3 More Great Talks From JavaOne 2016

3 minute read

After the top 5 talks I attended at JavaOne here are more !

Managing Open Source Contributions in Large Organizations

James Ward

This talk was very interesting for companies or organizations that want to use Open Source in some way without ignoring the risks.

After an introduction listing the benefits of contributing to open source, James explained the associated risks :

  • Security (evil contributions or information leaks)
  • Quality (bad contributions, increased maintenance or showing a bad image)
  • Legal (responsibility in case of patent infringing contribution, ownership of a contribution, licenses)

He then explained that there are 3 ways to deal with the issue :

Strategy Description Pros Cons Popularity Examples
Do nothing Devs just contribute without saying it Easy, Gets it done Need to stay under the radar, Risks for all parties are ignores +++++ Most open source code on Github is shared in this manner
Join a foundation Joining an existing open source foundation, with a framework Everything out of the box (infra, governance), builds trust Rules can be heavy, Ownership is given to the foundation +++ Linkedin put Kafka in the Apache Foundation
Build tools Use your own tools to mitigate the main risks associated with the ‘Do nothing’ strategy Built on top of Github, Keep control, Keeps things easy Need to develop, test and operate the tools + Demo of a tool plugged into Github to enforce a contributor license agreement for anyone pushing a pull request

Slide with a Github capture for Contributor License Agreement

The ‘build tools’ strategy looks promising, even if it is not yet widely used !

Here are the talk and the slides on the authors website.

Java Performance Analysis in Linux with Flame Graphs

Brendan Gregg

This is what a flame graph looks like :

An example of a Java flame graph

Technically, it’s just an SVG with some Javascript.

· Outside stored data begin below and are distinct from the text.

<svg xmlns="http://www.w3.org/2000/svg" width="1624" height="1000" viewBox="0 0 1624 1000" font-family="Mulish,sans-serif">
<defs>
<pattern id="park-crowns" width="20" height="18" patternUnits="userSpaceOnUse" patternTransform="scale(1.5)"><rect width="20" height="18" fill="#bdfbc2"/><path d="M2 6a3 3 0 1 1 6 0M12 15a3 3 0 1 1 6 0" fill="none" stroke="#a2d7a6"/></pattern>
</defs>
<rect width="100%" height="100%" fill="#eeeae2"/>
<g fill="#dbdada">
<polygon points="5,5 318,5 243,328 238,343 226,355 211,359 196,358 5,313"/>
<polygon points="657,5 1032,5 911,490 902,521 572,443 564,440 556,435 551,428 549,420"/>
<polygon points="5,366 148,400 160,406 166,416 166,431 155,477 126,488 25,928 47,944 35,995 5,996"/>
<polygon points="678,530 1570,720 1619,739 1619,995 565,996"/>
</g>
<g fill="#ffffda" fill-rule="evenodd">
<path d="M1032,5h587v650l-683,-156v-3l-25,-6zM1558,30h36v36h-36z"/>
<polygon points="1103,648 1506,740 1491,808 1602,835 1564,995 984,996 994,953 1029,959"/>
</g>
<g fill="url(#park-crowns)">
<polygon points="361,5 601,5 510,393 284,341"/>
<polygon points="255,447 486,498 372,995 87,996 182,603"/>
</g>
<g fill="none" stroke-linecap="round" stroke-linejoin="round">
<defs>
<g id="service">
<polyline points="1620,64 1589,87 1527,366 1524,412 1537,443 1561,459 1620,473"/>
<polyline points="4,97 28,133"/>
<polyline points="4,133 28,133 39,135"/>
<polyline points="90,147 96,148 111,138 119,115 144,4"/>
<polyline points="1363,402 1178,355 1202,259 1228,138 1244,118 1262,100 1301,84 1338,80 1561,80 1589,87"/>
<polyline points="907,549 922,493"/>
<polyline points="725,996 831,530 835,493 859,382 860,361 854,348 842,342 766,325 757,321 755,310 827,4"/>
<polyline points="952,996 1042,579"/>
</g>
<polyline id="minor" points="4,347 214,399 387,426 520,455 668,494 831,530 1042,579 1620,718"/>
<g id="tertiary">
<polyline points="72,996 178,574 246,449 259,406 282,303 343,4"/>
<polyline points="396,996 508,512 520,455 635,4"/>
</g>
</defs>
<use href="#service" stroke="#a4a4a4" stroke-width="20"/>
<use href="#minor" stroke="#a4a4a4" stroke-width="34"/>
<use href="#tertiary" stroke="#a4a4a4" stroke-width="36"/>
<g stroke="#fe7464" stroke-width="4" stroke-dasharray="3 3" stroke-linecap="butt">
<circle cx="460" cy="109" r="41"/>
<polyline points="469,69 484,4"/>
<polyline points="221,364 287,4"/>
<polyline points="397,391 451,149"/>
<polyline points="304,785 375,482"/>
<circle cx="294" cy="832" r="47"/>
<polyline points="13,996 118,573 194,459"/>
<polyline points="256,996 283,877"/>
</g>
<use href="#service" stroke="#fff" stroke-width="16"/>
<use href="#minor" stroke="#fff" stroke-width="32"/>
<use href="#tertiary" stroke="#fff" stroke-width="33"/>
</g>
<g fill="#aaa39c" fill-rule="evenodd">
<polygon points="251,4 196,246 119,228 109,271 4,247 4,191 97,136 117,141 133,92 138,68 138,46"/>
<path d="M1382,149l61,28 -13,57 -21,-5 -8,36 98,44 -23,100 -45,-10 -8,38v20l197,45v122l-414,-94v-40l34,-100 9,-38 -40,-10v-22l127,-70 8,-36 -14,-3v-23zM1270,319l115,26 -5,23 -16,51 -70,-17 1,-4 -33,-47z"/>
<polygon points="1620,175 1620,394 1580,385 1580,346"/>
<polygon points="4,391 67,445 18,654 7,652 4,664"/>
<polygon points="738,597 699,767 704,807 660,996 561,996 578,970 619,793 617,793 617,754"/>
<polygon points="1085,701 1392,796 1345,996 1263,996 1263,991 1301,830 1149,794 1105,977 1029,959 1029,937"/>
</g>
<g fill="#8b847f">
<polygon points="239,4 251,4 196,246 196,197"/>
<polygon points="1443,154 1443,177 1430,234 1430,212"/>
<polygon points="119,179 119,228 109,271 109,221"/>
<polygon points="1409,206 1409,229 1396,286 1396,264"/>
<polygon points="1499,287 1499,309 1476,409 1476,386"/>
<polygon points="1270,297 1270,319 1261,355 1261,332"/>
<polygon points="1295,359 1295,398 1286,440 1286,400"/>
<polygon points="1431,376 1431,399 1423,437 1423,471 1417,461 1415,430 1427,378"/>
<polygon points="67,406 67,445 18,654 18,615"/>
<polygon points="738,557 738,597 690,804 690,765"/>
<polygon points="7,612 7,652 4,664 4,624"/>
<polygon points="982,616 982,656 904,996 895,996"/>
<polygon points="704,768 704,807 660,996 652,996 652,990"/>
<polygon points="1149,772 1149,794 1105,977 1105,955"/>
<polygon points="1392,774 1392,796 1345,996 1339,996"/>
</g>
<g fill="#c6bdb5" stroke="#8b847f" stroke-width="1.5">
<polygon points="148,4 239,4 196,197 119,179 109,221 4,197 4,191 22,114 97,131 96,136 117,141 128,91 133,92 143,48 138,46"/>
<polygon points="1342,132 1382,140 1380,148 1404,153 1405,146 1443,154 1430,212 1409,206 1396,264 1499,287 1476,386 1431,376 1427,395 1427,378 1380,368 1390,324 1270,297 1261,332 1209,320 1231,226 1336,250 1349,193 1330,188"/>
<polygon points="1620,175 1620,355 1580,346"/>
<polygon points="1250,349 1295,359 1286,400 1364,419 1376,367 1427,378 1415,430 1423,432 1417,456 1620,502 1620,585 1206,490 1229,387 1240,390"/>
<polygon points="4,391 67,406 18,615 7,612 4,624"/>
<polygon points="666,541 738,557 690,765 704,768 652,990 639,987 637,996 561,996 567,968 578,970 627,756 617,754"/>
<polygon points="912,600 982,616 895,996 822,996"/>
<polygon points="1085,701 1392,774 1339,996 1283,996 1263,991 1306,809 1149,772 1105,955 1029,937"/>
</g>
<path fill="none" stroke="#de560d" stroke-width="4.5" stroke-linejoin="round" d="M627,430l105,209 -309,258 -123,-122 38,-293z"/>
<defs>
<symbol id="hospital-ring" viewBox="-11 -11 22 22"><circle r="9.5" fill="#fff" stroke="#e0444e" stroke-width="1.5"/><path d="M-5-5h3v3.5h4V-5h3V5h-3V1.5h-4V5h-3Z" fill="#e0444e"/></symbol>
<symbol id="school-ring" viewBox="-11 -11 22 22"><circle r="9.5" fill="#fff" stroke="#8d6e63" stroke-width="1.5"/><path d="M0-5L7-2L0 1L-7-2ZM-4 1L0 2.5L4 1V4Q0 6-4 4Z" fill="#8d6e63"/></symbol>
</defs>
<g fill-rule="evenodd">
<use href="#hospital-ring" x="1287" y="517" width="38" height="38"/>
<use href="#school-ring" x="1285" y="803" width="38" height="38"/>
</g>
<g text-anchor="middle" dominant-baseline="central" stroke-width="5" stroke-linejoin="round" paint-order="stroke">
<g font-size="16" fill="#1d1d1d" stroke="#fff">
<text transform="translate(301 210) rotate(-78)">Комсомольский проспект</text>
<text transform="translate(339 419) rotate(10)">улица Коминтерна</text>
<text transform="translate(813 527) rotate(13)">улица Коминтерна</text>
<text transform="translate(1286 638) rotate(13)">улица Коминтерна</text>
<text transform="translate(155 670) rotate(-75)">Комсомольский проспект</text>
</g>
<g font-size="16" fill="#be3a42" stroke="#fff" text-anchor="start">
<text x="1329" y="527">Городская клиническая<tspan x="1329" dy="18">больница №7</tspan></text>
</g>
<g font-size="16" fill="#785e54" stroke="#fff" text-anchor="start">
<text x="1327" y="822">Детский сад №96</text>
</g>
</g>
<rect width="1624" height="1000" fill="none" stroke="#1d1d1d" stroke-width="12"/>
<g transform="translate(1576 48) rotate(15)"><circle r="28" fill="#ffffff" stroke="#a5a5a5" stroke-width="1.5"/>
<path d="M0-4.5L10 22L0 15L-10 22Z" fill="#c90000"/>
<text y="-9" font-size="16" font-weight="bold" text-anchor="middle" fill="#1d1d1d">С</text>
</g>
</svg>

It shows the performance big picture. It aggregates data from Linux and JVM profilers. Vertically, you can see the call stacks in your system. The larger a block, the more time is taken inside a function (or in a sub call). The top border is where the CPU time is actually taken. If you want to speed up your system, speed up the wider zones at the top of the graph.

At Netflix, the speaker is a performance engineer, and his job is to build tools to help other teams discover performance issues. This is how they use Flame Graphs :

  • Compare 2 flame graphs at different times to see what changed
  • Do a canary release and compare the new flame graph before finishing the deployment
  • Taking continuous flame graphs on running services helps identify JVM behavior like JIT or GC
  • They use different color themes to highlight different things
  • They also use them to identify CPU cache misses

By the way, I also thought this was a great example of using an innovative visualization to manage tons of data.

I could find neither the video nor the slides of the talk, but I managed to find a lot of others talks about Flame Graphs, as well as extra material on the speaker’s homepage.

Increasing Code Quality with Gamification

Alexander Chatzizacharias

You might be wondering why we should care about gamification ?

  • Worldwide 11.2 billion hours are spent playing every week !
  • People love to play because it makes them feel awesome
  • Games are good teachers
  • At work we are the ones who need to make others successful
  • But only 32% of workers are engaged in their work !

Games rely on 4 main dynamics :

  • Competition (be very careful of closed economics which can be very bad for teams)
  • Peer pressure (Public stats push teams and individual to conform to the norm)
  • Progression (regular recognition of new skills is motivating)
  • Rewards (Badges, Level ups, Monkey Money, real money …)

He went on to demonstrate two games that are based on Jenkins and Sonar that aim at better code quality :

  • One mobile app developed during a 24h Hackathon at CGI which might be open sourced at some point
  • Another one called ‘Dev Cube’ created at an university, where you get to decorate you virtual cubicle

The speaker demoing his code quality game

At the end of the talk, he gave the following recommendations :

  • Understand the needs of all to respond to everyone’s personal goals
  • Don’t assign things to do, that’s not fun, give rewards instead
  • Keep managers out of the picture
  • To keep it going, you need regular improvements, special events and new rules
  • KISS !

Playing at work might not be unproductive in the end !

The same talk given at NLJug, unfortunately, it’s in Dutch. English slides are here though.